Southeastern's stripped-back arrangements allow the songs to breathe. His character sketches remain strong; in fact, they seem more grounded in reality than they have before. Isbell has created a record with truly believable characters, something he has been groping towards since Sirens of the Ditch. Here he is entirely successful because he doesn't try to experiment as much. Siren's great songs ran the gamut of rockers, blue-eyed soul, and folk. While they showed Isbell's range, he never seemed as comfortable as he does here. He isn't running from the shadow of his previous band anymore, but he is crafting songs that fit nicely next to Trucker classics, such as "Outfit" and "Goddamn Lonely Love." Isbell proved that he was ready to release a fully rocking double live LP, the likes that hasn't been seen since the seventies with Live From Alabama.
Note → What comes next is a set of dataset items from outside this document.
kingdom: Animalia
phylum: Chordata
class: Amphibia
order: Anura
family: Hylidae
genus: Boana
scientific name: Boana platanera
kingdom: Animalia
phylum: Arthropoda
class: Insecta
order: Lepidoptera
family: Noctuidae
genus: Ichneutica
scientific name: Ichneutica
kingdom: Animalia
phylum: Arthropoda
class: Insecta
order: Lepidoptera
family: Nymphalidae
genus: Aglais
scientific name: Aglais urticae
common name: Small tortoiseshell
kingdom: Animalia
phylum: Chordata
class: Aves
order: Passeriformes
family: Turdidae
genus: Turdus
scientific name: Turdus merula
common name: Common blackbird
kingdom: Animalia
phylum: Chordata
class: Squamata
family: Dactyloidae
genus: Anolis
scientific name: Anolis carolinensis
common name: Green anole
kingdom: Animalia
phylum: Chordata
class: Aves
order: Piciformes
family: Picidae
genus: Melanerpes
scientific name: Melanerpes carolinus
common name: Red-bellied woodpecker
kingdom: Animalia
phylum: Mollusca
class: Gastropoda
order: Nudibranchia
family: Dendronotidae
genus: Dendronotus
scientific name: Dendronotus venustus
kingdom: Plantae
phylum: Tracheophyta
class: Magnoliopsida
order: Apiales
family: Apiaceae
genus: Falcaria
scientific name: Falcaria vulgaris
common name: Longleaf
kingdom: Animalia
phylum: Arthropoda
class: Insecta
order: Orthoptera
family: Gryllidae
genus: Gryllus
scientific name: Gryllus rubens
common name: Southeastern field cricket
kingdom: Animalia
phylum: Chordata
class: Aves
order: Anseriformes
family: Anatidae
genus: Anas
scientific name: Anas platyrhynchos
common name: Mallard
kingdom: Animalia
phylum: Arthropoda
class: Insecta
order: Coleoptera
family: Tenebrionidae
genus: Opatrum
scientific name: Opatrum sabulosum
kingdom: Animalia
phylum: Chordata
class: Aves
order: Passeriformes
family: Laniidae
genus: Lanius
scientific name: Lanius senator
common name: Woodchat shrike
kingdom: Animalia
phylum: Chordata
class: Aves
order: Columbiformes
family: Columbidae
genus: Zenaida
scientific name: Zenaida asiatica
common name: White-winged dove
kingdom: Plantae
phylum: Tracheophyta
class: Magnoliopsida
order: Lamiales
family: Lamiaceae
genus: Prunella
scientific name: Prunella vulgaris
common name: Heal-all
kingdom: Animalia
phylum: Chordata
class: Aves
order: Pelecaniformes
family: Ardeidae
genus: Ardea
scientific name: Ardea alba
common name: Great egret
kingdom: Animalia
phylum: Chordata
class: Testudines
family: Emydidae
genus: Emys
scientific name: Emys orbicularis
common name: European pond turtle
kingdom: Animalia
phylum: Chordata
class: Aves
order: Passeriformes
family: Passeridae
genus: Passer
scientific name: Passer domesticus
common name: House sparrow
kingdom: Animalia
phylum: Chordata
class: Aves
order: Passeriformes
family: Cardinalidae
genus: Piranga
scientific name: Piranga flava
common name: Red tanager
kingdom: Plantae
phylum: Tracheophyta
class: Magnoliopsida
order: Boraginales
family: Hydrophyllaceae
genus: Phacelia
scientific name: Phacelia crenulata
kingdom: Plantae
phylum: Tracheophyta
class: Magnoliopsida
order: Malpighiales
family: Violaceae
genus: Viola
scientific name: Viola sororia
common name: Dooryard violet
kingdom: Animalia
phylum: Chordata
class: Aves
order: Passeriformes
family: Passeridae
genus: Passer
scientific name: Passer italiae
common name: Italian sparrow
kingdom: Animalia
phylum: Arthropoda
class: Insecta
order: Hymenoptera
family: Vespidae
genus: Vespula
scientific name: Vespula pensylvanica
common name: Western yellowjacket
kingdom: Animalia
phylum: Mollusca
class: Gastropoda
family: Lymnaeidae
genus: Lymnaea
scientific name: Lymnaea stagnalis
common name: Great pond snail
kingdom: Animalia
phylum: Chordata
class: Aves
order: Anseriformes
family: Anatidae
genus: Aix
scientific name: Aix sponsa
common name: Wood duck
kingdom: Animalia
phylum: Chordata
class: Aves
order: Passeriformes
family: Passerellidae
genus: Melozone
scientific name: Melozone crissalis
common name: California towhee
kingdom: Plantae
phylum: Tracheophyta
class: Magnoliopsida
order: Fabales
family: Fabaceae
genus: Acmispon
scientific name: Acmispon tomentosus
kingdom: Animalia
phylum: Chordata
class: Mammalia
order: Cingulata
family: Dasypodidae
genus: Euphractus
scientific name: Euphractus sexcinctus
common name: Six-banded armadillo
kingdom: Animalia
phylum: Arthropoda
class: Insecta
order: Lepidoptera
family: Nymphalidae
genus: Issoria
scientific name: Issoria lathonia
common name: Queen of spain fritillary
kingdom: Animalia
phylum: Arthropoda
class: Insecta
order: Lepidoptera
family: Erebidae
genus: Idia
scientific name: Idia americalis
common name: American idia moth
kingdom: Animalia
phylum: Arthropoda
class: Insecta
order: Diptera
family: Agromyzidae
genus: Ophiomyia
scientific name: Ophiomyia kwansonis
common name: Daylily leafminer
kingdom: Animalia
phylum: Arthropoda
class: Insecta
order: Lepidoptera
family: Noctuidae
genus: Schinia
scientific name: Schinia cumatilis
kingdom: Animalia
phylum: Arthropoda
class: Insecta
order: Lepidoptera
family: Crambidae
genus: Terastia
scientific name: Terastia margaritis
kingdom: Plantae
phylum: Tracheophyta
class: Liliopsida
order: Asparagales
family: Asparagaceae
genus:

His more rocking side has also been captured less successfully on Jason Isbell and the 400 Unit, an uneven record that had some classic tracks, but much like Truckers' records could have been pared down to a leaner, meaner recording. 2011's Here We Rest was an amazing record. Isbell's songs remained literary, but were tighter and, often, achingly beautiful. He has outdone them on Southeastern; his characters live like none since his Trucker's heyday.
Much like Cory Branan, Isbell has crafted an excellent story and character driven album that reaches far beyond many of his contemporaries. He still addresses the personal, telling stories about small town lives and heartbreak, but on a much wider scale. Characters struggle and succeed under the stress of daily living. In "Stockholm," he sings, "Once a wise man to the ways of the world / Now I've traded those lessons for faith in a girl." These songs tend towards the hopeful even as they map the tragedy of drunkenness and drug use, and cleverly phrased references to each. "Traveling Alone" is a spiritual descendant of Here We Rest's "Stopping By" with a narrator who has learned his lesson and is willing to ask for help. Whether he writes of the "Elephant" in the room that follows Andy, the protagonist, or a character that seems closer to his real life on "Live Oak," traveling with Isbell seems familiar, but is always rewarding. His characters are us, and he has never done a more effective job of conveying their pain or crafting an album that is strong from start to finish.